● **WORK REQUIRED**
Copy out the listing exactly.

● **DATA TO EXAMINE**
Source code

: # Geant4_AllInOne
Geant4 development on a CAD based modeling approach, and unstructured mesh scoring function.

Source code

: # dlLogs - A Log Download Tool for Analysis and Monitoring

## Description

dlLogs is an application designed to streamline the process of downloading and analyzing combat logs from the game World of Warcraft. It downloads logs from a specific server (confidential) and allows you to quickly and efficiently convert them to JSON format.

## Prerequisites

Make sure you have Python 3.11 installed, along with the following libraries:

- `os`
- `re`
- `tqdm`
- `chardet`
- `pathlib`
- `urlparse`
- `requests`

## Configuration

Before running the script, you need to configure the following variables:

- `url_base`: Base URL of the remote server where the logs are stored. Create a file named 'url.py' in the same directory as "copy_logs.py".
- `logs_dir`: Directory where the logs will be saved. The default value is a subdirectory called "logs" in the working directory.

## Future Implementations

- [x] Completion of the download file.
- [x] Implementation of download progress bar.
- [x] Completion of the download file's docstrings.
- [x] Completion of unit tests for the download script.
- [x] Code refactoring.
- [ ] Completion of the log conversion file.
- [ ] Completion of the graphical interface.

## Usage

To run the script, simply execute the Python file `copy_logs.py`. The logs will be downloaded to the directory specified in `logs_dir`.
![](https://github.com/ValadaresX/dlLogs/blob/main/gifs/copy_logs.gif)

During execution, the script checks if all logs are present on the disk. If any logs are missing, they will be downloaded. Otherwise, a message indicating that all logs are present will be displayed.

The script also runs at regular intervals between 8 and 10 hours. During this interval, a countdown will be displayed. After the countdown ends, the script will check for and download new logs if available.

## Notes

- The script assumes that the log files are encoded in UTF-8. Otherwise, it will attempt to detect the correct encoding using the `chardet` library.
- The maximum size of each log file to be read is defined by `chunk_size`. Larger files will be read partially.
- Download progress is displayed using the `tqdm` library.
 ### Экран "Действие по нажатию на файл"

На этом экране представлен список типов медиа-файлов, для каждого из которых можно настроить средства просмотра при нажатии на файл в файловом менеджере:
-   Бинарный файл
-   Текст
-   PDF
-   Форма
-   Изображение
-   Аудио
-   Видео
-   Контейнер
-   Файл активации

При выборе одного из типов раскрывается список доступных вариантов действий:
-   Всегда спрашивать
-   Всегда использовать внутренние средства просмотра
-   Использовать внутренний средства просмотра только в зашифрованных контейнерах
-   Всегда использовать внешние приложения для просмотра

● **ANSWER SECTION**
Source code

: # Geant4_AllInOne
Geant4 development on a CAD based modeling approach, and unstructured mesh scoring function.

Source code

: # dlLogs - A Log Download Tool for Analysis and Monitoring

## Description

dlLogs is an application designed to streamline the process of downloading and analyzing combat logs from the game World of Warcraft. It downloads logs from a specific server (confidential) and allows you to quickly and efficiently convert them to JSON format.

## Prerequisites

Make sure you have Python 3.11 installed, along with the following libraries:

- `os`
- `re`
- `tqdm`
- `chardet`
- `pathlib`
- `urlparse`
- `requests`

## Configuration

Before running the script, you need to configure the following variables:

- `url_base`: Base URL of the remote server where the logs are stored. Create a file named 'url.py' in the same directory as "copy_logs.py".
- `logs_dir`: Directory where the logs will be saved. The default value is a subdirectory called "logs" in the working directory.

## Future Implementations

- [x] Completion of the download file.
- [x] Implementation of download progress bar.
- [x] Completion of the download file's docstrings.
- [x] Completion of unit tests for the download script.
- [x] Code refactoring.
- [ ] Completion of the log conversion file.
- [ ] Completion of the graphical interface.

## Usage

To run the script, simply execute the Python file `copy_logs.py`. The logs will be downloaded to the directory specified in `logs_dir`.
![](https://github.com/ValadaresX/dlLogs/blob/main/gifs/copy_logs.gif)

During execution, the script checks if all logs are present on the disk. If any logs are missing, they will be downloaded. Otherwise, a message indicating that all logs are present will be displayed.

The script also runs at regular intervals between 8 and 10 hours. During this interval, a countdown will be displayed. After the countdown ends, the script will check for and download new logs if available.

## Notes

- The script assumes that the log files are encoded in UTF-8. Otherwise, it will attempt to detect the correct encoding using the `chardet` library.
- The maximum size of each log file to be read is defined by `chunk_size`. Larger files will be read partially.
- Download progress is displayed using the `tqdm` library.
 ### Экран "Действие по нажатию на файл"

На этом экране представлен список типов медиа-файлов, для каждого из которых можно настроить средства просмотра при нажатии на файл в файловом менеджере:
-   Бинарный файл
-   Текст
-   PDF
-   Форма
-   Изображение
-   Аудио
-   Видео
-   Контейнер
-   Файл активации

При выборе одного из типов раскрывается список доступных вариантов действий:
-   Всегда спрашивать
-   Всегда использовать внутренние средства просмотра
-   Использовать внутренний средства просмотра только в зашифрованных контейнерах
-   Всегда использовать внешние приложения для просмотра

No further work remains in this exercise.